Background information
- Birth name: Hector Martignon
- Born: Bogotá, Colombia
- Genres: Jazz, Latin jazz, Afro-Cuban jazz, Classical
- Occupation(s): Musician, bandleader, music teacher
- Instrument(s): Piano, Accordion
- Years active: 1980s–present
- Website: www.hectormartignon.com

= Hector Martignon =

Colombian pianist and composer

Hector Martignon is a Colombian pianist and composer of Italian descent living in New York City. Two of Martignon's albums have been nominated for a Grammy Award: Refugee (2007) and Second Chance (2010). Martignon is known for crossbreeding the improvisational language of Jazz with diverse musical idioms, such as Classical European, Latin American folklore and World Music. On its exhibit Latin Jazz, the Smithsonian Institution lists Martignon among the leading artists “exploring the regional sources of Latin Jazz”.
_ _ _ _ _
» **Problems and tasks**:
1/ Answer these questions from the Hector Martignon profile:
(a) Which two instruments does the background section list?
(b) Which two albums were nominated for a Grammy Award, and in what years?
(c) Which institution lists Martignon among the leading artists "exploring the regional sources of Latin Jazz"?
2/ Write the next paragraph of the Hector Martignon profile, picking up after its final sentence about the Smithsonian Institution.
_ _ _ _ _
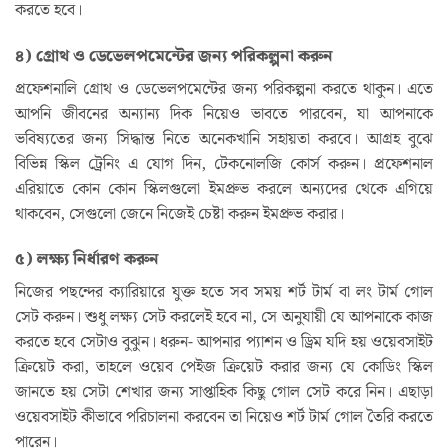
করতে হবে।
৪) গ্রোথ ও ডেভেলপমেন্টের জন্য পরিকল্পনা করুন
প্রফেশনালি গ্রোথ ও ডেভেলপমেন্টের জন্য পরিকল্পনা করতে থাকুন। এতে
আপনি জীবনের অন্যান্য দিক নিয়েও ভাবতে পারবেন, যা আপনাকে
ভবিষ্যতের জন্য সিদ্ধান্ত নিতে অনেকখানি সহায়তা করবে। আগ্রহ বুঝে
বিভিন্ন স্কিল ট্রেনিং এ যোগ দিন, টেকনোলজি কোর্স করুন। প্রফেশনাল
এরিয়াতে কোন কোন স্কিলগুলো ইমপ্রুভ করলে অন্যদের থেকে এগিয়ে
থাকবেন, সেগুলো জেনে নিজেই চেষ্টা করুন ইমপ্রুভ করার।
৫) লক্ষ্য নির্ধারণ করুন
নিজের পছন্দের ক্যারিয়ারে যুক্ত হতে সব সময় শর্ট টার্ম বা লং টার্ম গোল
সেট করুন। শুধু লক্ষ্য সেট করলেই হবে না, সে অনুযায়ী যে আপনাকে কাজ
করতে হবে সেটাও বুঝুন। ধরুন- আপনার প্যাশন ও ড্রিম যদি হয় ওয়েবসাইট
ক্রিয়েট করা, তাহলে ওয়েব পেইজ ক্রিয়েট করার জন্য যে কোডিং স্কিল
জানতে হয় সেটা শেখার জন্য সাপ্তাহিক কিছু গোল সেট করে নিন। এছাড়া
ওয়েবসাইট কীভাবে পরিচালনা করবেন তা নিয়েও শর্ট টার্ম গোল তৈরি করতে
পারেন।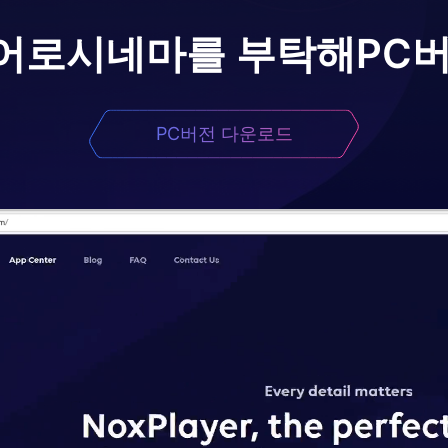
어로
시네마를 부탁해
PC
PC버전 다운로드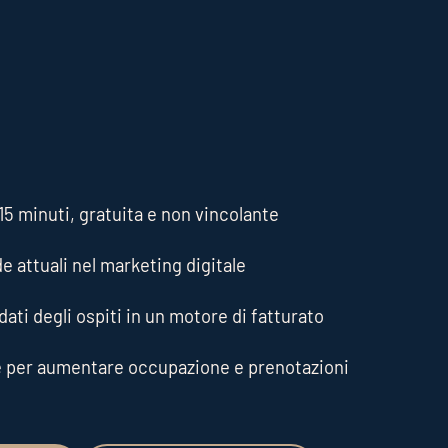
5 minuti, gratuita e non vincolante
de attuali nel marketing digitale
ati degli ospiti in un motore di fatturato
e per aumentare occupazione e prenotazioni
_ _ _ _ _
» **Replies**:
1/
(a) Piano and accordion.
(b) Refugee (2007) and Second Chance (2010).
(c) The Smithsonian Institution.

2/
==Training==
At age 18, Martignon abandoned his engineering studies in Colombia in order to formally study music in Germany, where he attained a bachelor's degree in Piano Performance at the Hochschule für Musik Freiburg, under Robert-Alexander Bohnke. There he received instruction from Swiss composer Klaus Huber on the rudiments of composition and instrumentation, attending related Seminars and Master Classes from the likes of György Ligeti, Luigi Nono and Luciano Berio, who routinely taught in Freiburg on their way to nearby Donaueschingen Festival and Darmstadt International Summer Courses for New Music. He was awarded a master's degree at Manhattan School of Music, studying Jazz Piano with Kenny Barron and Classical Piano with Solomon Mikowsky. There he attended composition courses with Czech composer Ludmila Ulehla.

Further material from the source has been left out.